The city, however, isn’t backing down.
J. Cabou, Phoenix legal counsel, said the city has the constitutional right to charge for use of its property.
“There shouldn’t be a free ride for ride-share companies or for anybody else, and if restaurants have to pay to do business at the airport, and other concessionaires and shops have to pay to sell their goods at the airport, then there’s no reason why the ride-share companies shouldn’t have to pay that access and that use fee as well,” he told Gaydos in the Afternoon.
After the controversial fees were approved in December, state Rep. Nancy Barto filed an SB 1487 complaint to Brnovich’s office.
The north Phoenix Republican’s complaint required the attorney general to investigate the constitutionality of the fees and make a determination within 30 days.

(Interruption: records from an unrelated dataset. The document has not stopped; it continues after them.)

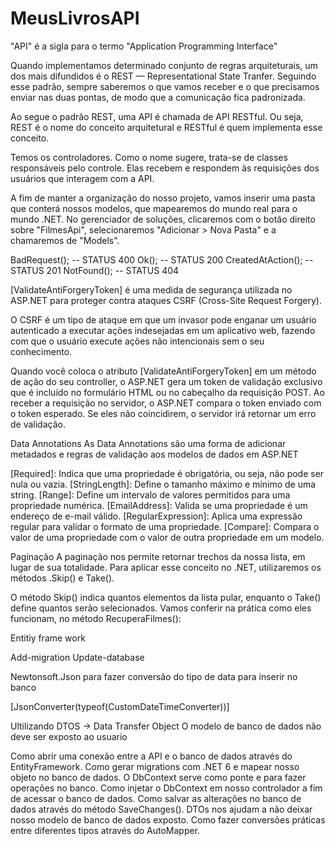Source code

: # MeusLivrosAPI

 "API" é a sigla para o termo "Application Programming Interface"

Quando implementamos determinado conjunto de regras arquiteturais, um dos mais difundidos é o REST — Representational State Tranfer. Seguindo esse padrão, sempre saberemos o que vamos receber e o que precisamos enviar nas duas pontas, de modo que a comunicação fica padronizada.

Ao segue o padrão REST, uma API é chamada de API RESTful. Ou seja, REST é o nome do conceito arquitetural e RESTful é quem implementa esse conceito.

Temos os controladores. Como o nome sugere, trata-se de classes responsáveis pelo controle. Elas recebem e respondem às requisições dos usuários que interagem com a API.

A fim de manter a organização do nosso projeto, vamos inserir uma pasta que conterá nossos modelos, que mapearemos do mundo real para o mundo .NET. No gerenciador de soluções, clicaremos com o botão direito sobre "FilmesApi", selecionaremos "Adicionar > Nova Pasta" e a chamaremos de "Models".

BadRequest(); -- STATUS 400
Ok(); -- STATUS 200
CreatedAtAction(); -- STATUS 201
NotFound(); -- STATUS 404

[ValidateAntiForgeryToken] é uma medida de segurança utilizada no ASP.NET para proteger contra ataques CSRF (Cross-Site Request Forgery).

O CSRF é um tipo de ataque em que um invasor pode enganar um usuário autenticado a executar ações indesejadas em um aplicativo web, fazendo com que o usuário execute ações não intencionais sem o seu conhecimento.

Quando você coloca o atributo [ValidateAntiForgeryToken] em um método de ação do seu controller, o ASP.NET gera um token de validação exclusivo que é incluído no formulário HTML ou no cabeçalho da requisição POST. Ao receber a requisição no servidor, o ASP.NET compara o token enviado com o token esperado. Se eles não coincidirem, o servidor irá retornar um erro de validação.

Data Annotations As Data Annotations são uma forma de adicionar metadados e regras de validação aos modelos de dados em ASP.NET

[Required]: Indica que uma propriedade é obrigatória, ou seja, não pode ser nula ou vazia.
[StringLength]: Define o tamanho máximo e mínimo de uma string.
[Range]: Define um intervalo de valores permitidos para uma propriedade numérica.
[EmailAddress]: Valida se uma propriedade é um endereço de e-mail válido.
[RegularExpression]: Aplica uma expressão regular para validar o formato de uma propriedade.
[Compare]: Compara o valor de uma propriedade com o valor de outra propriedade em um modelo.

Paginação
A paginação nos permite retornar trechos da nossa lista, em lugar de sua totalidade. Para aplicar esse conceito no .NET, utilizaremos os métodos .Skip() e Take().

O método Skip() indica quantos elementos da lista pular, enquanto o Take() define quantos serão selecionados. Vamos conferir na prática como eles funcionam, no método RecuperaFilmes():

Entitiy frame work

Add-migration
Update-database

Newtonsoft.Json 
para fazer conversão do tipo de data para inserir no banco

[JsonConverter(typeof(CustomDateTimeConverter))]

Ultilizando DTOS -> Data Transfer Object
O modelo de banco de dados não deve ser exposto ao usuario

Como abrir uma conexão entre a API e o banco de dados através do EntityFramework.
Como gerar migrations com .NET 6 e mapear nosso objeto no banco de dados.
O DbContext serve como ponte e para fazer operações no banco.
Como injetar o DbContext em nosso controlador a fim de acessar o banco de dados.
Como salvar as alterações no banco de dados através do método SaveChanges().
DTOs nos ajudam a não deixar nosso modelo de banco de dados exposto.
Como fazer conversões práticas entre diferentes tipos através do AutoMapper.
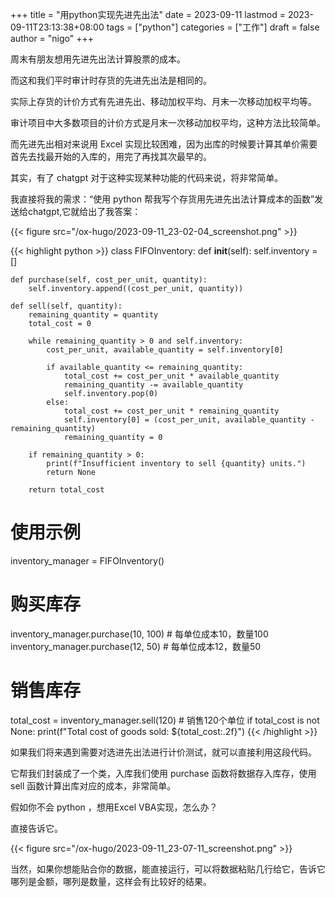 +++
title = "用python实现先进先出法"
date = 2023-09-11
lastmod = 2023-09-11T23:13:38+08:00
tags = ["python"]
categories = ["工作"]
draft = false
author = "nigo"
+++

周末有朋友想用先进先出法计算股票的成本。

而这和我们平时审计时存货的先进先出法是相同的。

实际上存货的计价方式有先进先出、移动加权平均、月末一次移动加权平均等。

审计项目中大多数项目的计价方式是月末一次移动加权平均，这种方法比较简单。

而先进先出相对来说用 Excel 实现比较困难，因为出库的时候要计算其单价需要首先去找最开始的入库的，用完了再找其次最早的。

其实，有了 chatgpt 对于这种实现某种功能的代码来说，将非常简单。

我直接将我的需求：“使用 python 帮我写个存货用先进先出法计算成本的函数”发送给chatgpt,它就给出了我答案：

{{< figure src="/ox-hugo/2023-09-11_23-02-04_screenshot.png" >}}

{{< highlight python >}}
class FIFOInventory:
    def __init__(self):
        self.inventory = []

    def purchase(self, cost_per_unit, quantity):
        self.inventory.append((cost_per_unit, quantity))

    def sell(self, quantity):
        remaining_quantity = quantity
        total_cost = 0

        while remaining_quantity > 0 and self.inventory:
            cost_per_unit, available_quantity = self.inventory[0]

            if available_quantity <= remaining_quantity:
                total_cost += cost_per_unit * available_quantity
                remaining_quantity -= available_quantity
                self.inventory.pop(0)
            else:
                total_cost += cost_per_unit * remaining_quantity
                self.inventory[0] = (cost_per_unit, available_quantity - remaining_quantity)
                remaining_quantity = 0

        if remaining_quantity > 0:
            print(f"Insufficient inventory to sell {quantity} units.")
            return None

        return total_cost

# 使用示例
inventory_manager = FIFOInventory()

# 购买库存
inventory_manager.purchase(10, 100)  # 每单位成本10，数量100
inventory_manager.purchase(12, 50)   # 每单位成本12，数量50

# 销售库存
total_cost = inventory_manager.sell(120)  # 销售120个单位
if total_cost is not None:
    print(f"Total cost of goods sold: ${total_cost:.2f}")
{{< /highlight >}}

如果我们将来遇到需要对选进先出法进行计价测试，就可以直接利用这段代码。

它帮我们封装成了一个类，入库我们使用 purchase 函数将数据存入库存，使用 sell 函数计算出库对应的成本，非常简单。

假如你不会 python ，想用Excel VBA实现，怎么办？

直接告诉它。

{{< figure src="/ox-hugo/2023-09-11_23-07-11_screenshot.png" >}}

当然，如果你想能贴合你的数据，能直接运行，可以将数据粘贴几行给它，告诉它哪列是金额，哪列是数量，这样会有比较好的结果。

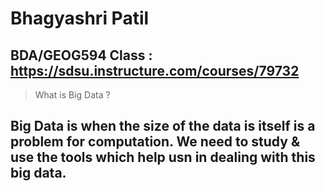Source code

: # Bhagyashri Patil

## BDA/GEOG594 Class : https://sdsu.instructure.com/courses/79732

> What is Big Data ?
## Big Data is when the size of the data is itself is a problem for computation. We need to study & use the tools which help usn in dealing with this big data.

Barto was pleased with Thursday’s developments.
“The attorney general’s thorough report makes clear that the ride-share fees that Phoenix intends to impose at Sky Harbor Airport violate the constitutional prohibition on new or increased service fees and taxes,” she said in a press release. “I am confident that the Arizona Supreme Court will agree.”
The Goldwater Institute, which has also urged the city to drop the plan due to conflict with the constitution, called Brnovich’s report an “excellent outcome outcome for ride-sharing drivers, passengers, and the many visitors to this state.”
Brnovich said the city could lose up to $20 million in state funding if it attempts to move forward with the fees despite the legal challenge.
“If you are a city and you thumb your nose at state law … there has to be consequences,” he said.
“And so the mechanism that was put into place was that if cities blatantly violate or disregard state law, they lose their share of state revenue.”
Uber and Lyft have threatened to pull service from the airport if the fees went into effect, and there’s been no indication they’d change course.
Under the plan, ride-hailing companies would be charged $4 for curbside pickups and drop-offs beginning Feb. 1, 2020. The rate will increase 25 cents a year until hitting $5 in 2024.
Uber and Lyft have been operating at the airport with $2.66 fees for pickups and no charge for drop-offs.
The new plan also raises fees for other modes of commercial ground transportation at the airport.
KTAR News 92.3 FM’s Ashley Flood contributed to this report.